Initially created in 2016 by the WHO and DNDi, and funded by multiple governments, including the UK, South Africa, Germany and Japan, plus charities such as Wellcome Trust and the Bill & Melinda Gates Foundation, GARDP shows that a non-profit model can work in terms of raising funds for R&D into new antibiotics.
It is encouraging to see that the UK government, via the Global AMR Innovation Fund (GAMRIF), has just announced an additional £1million of funding for GARDP to support their activities. However, the scale of the AMR problem demands more, much more.
AMR is on the agenda
The UK is currently hosting the G7, with AMR on the agenda. This is, in itself, excellent; however, efforts are focused on implementing a G7-wide subscription model similar to the one already being trialled in the UK, which directly aims to incentivise a profit-based reward for antibiotics coming through the development pipeline. Meanwhile, parallel large-scale cuts to UK aid for disease prevention threaten to further undermine the efficacy of existing drugs.
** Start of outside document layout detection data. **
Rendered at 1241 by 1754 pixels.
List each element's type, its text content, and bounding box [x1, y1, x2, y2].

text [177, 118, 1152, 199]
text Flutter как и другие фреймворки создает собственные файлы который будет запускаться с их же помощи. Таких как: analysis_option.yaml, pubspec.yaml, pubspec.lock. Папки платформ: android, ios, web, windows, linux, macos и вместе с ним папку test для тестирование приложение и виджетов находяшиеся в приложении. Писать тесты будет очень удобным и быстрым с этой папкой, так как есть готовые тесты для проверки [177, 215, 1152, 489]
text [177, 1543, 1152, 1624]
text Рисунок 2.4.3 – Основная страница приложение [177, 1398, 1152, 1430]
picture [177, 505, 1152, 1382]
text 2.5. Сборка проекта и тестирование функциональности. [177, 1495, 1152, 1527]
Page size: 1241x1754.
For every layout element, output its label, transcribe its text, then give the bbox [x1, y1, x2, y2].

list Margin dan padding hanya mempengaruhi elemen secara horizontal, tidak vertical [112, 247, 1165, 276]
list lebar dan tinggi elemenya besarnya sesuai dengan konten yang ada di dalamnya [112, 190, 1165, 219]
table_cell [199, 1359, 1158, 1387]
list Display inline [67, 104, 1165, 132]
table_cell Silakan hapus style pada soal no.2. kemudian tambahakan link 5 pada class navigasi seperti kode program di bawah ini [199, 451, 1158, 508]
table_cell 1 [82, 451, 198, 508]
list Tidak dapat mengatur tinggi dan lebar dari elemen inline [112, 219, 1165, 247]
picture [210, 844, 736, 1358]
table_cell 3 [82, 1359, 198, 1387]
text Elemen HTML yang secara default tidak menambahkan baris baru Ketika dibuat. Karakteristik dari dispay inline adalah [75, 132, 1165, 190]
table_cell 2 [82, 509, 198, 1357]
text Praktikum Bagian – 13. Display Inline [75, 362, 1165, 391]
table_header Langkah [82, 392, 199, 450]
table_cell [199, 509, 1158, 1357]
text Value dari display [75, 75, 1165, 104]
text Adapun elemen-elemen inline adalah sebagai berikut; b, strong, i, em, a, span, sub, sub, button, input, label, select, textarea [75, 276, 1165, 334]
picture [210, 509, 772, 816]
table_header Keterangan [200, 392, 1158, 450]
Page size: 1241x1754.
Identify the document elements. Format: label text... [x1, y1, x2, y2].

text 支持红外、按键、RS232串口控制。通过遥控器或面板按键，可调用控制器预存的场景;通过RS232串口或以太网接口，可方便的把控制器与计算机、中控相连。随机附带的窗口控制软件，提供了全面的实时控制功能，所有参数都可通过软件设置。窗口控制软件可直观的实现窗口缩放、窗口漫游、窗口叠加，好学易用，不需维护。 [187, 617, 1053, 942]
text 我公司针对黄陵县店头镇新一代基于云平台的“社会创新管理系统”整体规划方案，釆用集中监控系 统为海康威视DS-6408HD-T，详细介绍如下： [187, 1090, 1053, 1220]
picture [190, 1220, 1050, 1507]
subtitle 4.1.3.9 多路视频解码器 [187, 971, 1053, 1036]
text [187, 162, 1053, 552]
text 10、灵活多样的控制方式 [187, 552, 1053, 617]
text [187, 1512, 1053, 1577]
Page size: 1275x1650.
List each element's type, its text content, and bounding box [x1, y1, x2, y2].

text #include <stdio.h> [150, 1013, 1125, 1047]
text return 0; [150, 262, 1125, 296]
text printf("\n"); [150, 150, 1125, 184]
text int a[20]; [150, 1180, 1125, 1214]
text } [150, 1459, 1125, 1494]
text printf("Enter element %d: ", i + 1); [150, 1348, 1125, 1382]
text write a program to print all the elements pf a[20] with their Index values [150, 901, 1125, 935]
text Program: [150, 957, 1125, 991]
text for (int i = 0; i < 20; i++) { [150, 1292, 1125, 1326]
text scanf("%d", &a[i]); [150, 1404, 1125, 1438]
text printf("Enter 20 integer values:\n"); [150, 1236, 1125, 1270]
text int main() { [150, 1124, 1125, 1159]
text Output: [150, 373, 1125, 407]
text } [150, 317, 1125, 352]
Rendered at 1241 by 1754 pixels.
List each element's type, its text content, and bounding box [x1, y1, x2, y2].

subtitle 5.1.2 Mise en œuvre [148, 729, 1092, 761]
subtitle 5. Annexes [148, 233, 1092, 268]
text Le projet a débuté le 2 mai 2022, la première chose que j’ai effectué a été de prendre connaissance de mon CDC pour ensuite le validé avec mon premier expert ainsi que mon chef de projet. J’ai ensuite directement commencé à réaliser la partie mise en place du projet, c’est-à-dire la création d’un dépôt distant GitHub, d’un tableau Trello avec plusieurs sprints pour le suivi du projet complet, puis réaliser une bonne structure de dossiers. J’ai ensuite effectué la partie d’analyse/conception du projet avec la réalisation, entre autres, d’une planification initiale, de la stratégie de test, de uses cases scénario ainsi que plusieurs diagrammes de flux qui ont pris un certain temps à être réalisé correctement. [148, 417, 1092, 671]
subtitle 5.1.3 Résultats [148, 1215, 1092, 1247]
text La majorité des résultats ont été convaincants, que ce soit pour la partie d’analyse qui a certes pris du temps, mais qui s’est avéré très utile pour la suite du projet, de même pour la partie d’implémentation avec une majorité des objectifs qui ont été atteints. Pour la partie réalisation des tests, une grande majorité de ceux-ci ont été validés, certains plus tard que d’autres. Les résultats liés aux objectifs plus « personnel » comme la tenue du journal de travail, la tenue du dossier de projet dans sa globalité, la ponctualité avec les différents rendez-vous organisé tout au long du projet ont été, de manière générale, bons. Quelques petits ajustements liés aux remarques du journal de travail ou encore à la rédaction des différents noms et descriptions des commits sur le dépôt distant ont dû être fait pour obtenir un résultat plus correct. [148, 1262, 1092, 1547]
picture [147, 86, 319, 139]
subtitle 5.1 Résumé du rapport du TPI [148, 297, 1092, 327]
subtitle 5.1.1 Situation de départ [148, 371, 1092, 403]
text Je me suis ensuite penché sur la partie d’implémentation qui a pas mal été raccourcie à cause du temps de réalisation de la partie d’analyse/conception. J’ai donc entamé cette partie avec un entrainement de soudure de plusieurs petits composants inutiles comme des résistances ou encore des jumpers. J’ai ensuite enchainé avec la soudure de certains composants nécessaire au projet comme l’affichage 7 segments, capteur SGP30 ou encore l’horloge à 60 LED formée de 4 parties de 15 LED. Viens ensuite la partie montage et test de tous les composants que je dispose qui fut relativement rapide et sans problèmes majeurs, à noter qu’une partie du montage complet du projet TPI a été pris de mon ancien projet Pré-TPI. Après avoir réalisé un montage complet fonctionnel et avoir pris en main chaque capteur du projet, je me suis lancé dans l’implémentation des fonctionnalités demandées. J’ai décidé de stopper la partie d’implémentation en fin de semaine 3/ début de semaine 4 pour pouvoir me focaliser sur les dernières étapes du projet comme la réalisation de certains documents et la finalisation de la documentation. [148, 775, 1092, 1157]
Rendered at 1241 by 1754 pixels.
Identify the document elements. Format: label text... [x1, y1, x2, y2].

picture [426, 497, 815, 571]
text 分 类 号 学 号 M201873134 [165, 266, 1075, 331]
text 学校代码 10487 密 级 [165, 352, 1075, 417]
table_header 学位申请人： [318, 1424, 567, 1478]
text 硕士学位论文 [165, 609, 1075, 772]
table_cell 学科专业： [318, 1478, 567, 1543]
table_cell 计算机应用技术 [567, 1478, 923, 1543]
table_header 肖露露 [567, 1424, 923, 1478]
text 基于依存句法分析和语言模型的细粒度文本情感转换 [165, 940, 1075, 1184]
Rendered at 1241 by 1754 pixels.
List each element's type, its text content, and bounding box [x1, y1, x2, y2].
Wouldn’t a more sustainable option lie in focusing public money, not on creating artificial market models, but on recalibrating the successful COVID-19 vaccine development and trials infrastructures to also work for antibiotics?
It would be prudent to explore these possibilities as early as possible, as what the COVID-19 pandemic has shown is that, to be reactive at speed, it helps to have those decades of funding, experience, collaboration, and infrastructure already in place.